### [Activity]
Find the line with "Feedie talh" in the entries below, then reproduce it and every line after it down to and including the line with "h oder rohen", exactly.

### [Dataset]
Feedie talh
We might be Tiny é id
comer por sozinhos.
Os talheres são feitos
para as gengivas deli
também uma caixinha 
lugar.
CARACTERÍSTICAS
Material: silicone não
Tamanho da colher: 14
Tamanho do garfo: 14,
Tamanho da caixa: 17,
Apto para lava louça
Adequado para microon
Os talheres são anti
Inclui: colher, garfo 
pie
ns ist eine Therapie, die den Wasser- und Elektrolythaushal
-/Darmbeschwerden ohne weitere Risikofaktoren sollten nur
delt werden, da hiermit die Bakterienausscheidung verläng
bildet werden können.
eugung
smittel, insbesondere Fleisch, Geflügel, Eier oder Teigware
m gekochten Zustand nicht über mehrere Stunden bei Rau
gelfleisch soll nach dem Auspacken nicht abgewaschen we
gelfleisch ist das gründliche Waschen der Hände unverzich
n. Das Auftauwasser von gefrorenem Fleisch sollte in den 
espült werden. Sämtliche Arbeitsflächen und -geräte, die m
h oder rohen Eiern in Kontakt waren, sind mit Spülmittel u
--
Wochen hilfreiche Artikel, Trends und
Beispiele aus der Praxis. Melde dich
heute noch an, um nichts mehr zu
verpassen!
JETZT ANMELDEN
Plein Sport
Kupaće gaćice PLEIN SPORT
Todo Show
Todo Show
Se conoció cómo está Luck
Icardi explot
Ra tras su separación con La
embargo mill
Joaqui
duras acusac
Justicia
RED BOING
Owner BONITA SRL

### [Response to the exercise]
Feedie talh
We might be Tiny é id
comer por sozinhos.
Os talheres são feitos
para as gengivas deli
também uma caixinha 
lugar.
CARACTERÍSTICAS
Material: silicone não
Tamanho da colher: 14
Tamanho do garfo: 14,
Tamanho da caixa: 17,
Apto para lava louça
Adequado para microon
Os talheres são anti
Inclui: colher, garfo 
pie
ns ist eine Therapie, die den Wasser- und Elektrolythaushal
-/Darmbeschwerden ohne weitere Risikofaktoren sollten nur
delt werden, da hiermit die Bakterienausscheidung verläng
bildet werden können.
eugung
smittel, insbesondere Fleisch, Geflügel, Eier oder Teigware
m gekochten Zustand nicht über mehrere Stunden bei Rau
gelfleisch soll nach dem Auspacken nicht abgewaschen we
gelfleisch ist das gründliche Waschen der Hände unverzich
n. Das Auftauwasser von gefrorenem Fleisch sollte in den 
espült werden. Sämtliche Arbeitsflächen und -geräte, die m
h oder rohen Eiern in Kontakt waren, sind mit Spülmittel u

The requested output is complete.